I am convinced, however, that there is a Jeffers diaspora. Readers who know the poet and his poems and value both without misgivings about his lack of critical approval in English Literature departments. This dispersed readership needs a forum. The noble Robinson Jeffers Association (RJA) does not currently serve this purpose. It is focused now on academic conferences and publications. Both important activities, but more is needed to serve and support the Jeffers legacy. Sites like this are needed to activate an ongoing discussion and exchange between readers who may not be academic professionals (or who may be), but who are readers of the poet, and for whom the poet is something more than an academic property or a professional interest. For some, Jeffers is a living presence whose words matter as much as life. I count myself among them. I am always glad to encounter someone who knows Jeffers. I am always pleased to hear is work discussed. I have lived with his words for many decades now, and I find as I grow older that he becomes more important than ever. If his influence is not broad, I believe it has been deep. That is the legacy that needs to be preserved.
Jeffers was not always a careful writer. He is guilty of various faults. He is provocative and problematic and disturbing. Regardless, he remains a great poet and a profound thinker, one of the most shatteringly challenging writers we have ever had.
Thanks to Dan (and Alma Venus) for beginning to open discussion.
Agreed. I'm sure Robinson Jeffers craved recognition like anyone else, but then he may have had much less use for "popularity" and academic accolades. There was clearly an inner tension at work in the man in this regard.
This site started as an exercise to sharpen my skills as a web developer. It looked a bit silly without content, so I added some text that I at leat had the rights to. Maybe it can be steered toward something that can be of more general use, to at least help in drawing discussions on Jeffers out into light of public awareness. For folks like yourself, maybe a site like this can become a means to discuss topics that interest you, or maybe just a means to feeling that you're not the only person outside of the California coast reading Jeffers! Maybe there is an opporunity to develop more of a sense of community. As concerned as so many Jeffers enthusiasts seem about his lack of popularity and academic recognition (and "anthological" recognition), it often seems as though Jeffers is the idol of a secret society. This, of course, is essentially due to the fact that there are so few fans of Jeffers' work, many of them getting on in the years, so we have ourselves a de-facto cult (said with ironic pride).
All that said, the RJA may yet come through with discussion forums. Mick McAllister, Mr. Alma Venus himself, is working to add forums to the RJA web site.
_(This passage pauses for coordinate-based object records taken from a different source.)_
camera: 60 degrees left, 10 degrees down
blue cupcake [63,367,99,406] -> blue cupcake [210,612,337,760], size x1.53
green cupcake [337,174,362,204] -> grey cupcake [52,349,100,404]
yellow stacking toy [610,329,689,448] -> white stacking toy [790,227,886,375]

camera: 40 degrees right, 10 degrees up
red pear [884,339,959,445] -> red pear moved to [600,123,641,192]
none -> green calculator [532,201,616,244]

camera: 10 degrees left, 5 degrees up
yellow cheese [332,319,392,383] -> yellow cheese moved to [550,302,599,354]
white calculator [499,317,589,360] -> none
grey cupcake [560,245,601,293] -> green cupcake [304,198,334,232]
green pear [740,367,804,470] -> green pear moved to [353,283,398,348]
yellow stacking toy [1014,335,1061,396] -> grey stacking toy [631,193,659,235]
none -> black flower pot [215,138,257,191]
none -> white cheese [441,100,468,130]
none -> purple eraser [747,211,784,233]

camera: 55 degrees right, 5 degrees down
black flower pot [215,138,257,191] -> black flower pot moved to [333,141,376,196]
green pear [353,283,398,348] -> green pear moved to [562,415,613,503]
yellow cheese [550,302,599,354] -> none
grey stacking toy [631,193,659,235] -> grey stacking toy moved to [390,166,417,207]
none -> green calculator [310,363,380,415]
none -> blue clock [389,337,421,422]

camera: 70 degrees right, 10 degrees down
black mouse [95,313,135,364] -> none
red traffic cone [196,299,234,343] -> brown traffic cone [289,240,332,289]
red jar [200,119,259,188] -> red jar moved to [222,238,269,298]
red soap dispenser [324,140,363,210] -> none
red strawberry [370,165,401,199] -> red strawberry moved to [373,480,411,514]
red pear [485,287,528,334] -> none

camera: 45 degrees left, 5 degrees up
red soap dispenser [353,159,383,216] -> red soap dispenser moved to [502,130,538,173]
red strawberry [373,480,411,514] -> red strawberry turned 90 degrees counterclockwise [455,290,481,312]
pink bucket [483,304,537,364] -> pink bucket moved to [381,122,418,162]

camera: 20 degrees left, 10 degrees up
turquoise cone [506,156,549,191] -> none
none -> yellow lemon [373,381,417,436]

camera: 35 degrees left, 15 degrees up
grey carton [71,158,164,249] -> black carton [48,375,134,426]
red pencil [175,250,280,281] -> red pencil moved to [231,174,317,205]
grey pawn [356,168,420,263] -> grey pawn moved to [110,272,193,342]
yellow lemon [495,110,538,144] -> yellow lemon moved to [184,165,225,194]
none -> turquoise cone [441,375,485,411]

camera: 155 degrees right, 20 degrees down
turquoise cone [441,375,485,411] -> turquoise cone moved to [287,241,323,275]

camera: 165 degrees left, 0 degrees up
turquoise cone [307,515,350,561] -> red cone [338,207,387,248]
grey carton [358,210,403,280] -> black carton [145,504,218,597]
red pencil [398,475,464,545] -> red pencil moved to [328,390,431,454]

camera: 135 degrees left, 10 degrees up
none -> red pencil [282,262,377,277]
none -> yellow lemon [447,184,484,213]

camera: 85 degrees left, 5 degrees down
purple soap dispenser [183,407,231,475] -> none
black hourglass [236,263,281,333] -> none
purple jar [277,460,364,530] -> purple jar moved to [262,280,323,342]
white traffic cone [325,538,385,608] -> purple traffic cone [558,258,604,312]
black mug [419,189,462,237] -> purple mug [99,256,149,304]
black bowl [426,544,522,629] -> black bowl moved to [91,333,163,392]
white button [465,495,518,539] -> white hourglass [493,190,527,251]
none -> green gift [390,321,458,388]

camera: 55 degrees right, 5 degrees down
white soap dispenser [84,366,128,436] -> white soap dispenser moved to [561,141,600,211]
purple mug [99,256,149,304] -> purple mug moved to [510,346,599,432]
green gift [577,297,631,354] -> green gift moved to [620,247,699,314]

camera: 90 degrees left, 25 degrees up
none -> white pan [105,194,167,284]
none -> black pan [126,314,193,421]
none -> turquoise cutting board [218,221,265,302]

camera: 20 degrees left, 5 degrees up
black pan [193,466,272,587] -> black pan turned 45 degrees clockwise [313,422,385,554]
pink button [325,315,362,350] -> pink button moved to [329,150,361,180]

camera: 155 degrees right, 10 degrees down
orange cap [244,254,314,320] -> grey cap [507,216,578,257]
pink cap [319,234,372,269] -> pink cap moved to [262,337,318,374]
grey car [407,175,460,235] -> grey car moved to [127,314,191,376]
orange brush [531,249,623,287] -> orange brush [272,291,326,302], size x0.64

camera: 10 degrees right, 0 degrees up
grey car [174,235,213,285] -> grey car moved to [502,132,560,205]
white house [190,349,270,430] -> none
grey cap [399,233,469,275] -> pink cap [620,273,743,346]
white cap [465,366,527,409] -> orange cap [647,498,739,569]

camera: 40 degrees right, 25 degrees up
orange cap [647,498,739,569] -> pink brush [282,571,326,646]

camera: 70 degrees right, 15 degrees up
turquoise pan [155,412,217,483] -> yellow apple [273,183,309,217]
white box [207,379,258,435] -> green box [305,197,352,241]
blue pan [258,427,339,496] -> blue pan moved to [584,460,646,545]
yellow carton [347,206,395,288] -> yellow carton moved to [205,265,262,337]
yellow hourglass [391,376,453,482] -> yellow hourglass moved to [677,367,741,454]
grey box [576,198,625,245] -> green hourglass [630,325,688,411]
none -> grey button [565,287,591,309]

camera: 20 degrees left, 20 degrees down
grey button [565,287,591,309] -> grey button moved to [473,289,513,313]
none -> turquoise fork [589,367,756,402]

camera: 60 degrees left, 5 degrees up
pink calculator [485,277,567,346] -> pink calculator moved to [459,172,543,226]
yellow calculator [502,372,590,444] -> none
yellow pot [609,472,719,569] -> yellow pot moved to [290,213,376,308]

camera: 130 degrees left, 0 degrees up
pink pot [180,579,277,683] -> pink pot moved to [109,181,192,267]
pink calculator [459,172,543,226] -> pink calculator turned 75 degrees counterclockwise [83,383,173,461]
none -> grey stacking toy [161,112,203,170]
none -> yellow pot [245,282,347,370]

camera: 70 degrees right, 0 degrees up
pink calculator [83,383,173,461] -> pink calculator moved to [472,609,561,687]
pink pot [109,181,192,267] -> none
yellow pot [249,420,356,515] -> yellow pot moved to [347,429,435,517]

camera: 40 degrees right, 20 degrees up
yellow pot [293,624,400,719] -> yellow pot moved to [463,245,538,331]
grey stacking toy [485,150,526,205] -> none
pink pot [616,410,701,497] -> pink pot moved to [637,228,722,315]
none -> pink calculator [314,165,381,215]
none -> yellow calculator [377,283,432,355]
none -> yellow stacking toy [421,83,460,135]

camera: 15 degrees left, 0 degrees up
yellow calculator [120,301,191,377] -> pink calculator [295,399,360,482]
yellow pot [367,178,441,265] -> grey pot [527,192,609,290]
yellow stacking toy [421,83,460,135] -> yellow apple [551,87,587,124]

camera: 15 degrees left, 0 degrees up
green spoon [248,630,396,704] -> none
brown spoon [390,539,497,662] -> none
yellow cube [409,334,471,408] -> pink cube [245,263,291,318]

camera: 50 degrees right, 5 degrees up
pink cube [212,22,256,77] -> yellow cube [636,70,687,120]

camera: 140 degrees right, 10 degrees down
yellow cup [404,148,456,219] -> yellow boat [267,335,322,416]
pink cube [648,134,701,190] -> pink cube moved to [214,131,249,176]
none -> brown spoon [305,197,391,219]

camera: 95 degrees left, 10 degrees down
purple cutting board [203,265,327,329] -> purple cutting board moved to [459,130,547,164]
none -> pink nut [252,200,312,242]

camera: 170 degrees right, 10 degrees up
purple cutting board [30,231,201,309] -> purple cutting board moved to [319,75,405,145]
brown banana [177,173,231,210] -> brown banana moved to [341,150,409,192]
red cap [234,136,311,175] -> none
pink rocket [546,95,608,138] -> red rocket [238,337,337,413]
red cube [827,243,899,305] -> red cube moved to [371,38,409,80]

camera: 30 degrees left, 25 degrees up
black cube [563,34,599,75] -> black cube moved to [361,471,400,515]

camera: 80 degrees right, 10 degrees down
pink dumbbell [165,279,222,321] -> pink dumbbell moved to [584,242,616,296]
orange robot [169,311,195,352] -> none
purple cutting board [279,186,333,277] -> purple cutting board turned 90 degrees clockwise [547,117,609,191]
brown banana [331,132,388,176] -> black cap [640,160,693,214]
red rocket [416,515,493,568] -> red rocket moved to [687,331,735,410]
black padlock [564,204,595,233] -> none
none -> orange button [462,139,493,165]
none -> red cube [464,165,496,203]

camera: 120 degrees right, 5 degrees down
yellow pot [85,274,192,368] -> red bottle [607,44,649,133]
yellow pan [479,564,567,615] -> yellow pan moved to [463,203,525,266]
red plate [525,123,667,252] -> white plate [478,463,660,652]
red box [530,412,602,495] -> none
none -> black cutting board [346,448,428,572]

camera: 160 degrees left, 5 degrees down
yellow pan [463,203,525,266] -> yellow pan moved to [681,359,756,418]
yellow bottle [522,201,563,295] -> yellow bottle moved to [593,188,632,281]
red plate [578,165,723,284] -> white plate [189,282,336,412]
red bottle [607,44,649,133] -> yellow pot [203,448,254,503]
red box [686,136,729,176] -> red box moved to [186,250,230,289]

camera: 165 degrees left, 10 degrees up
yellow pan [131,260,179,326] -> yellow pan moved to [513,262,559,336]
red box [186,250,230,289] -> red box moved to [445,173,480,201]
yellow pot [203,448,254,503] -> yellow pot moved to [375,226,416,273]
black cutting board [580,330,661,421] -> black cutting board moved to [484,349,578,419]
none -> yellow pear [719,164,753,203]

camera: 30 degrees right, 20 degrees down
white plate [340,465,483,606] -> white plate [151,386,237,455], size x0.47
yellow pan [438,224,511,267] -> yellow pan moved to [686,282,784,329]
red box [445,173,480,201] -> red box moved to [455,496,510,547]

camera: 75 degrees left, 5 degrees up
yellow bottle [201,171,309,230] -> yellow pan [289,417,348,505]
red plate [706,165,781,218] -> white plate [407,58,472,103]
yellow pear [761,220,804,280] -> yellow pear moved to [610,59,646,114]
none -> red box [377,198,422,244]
Still, there may yet remain a point to the existence of "unaffiliated" sites (such as Alma Venus) that might not need to follow the same guidelines that authorized organizations such the RJA and THF might be tied to. I named this site "the inhumanist," using Jeffers' own subversive language, thinking that I would prefer it to be a site that isn't too worried about advocacy or public impressions. That might limit its popularity, but I doubt that Jeffers would mind!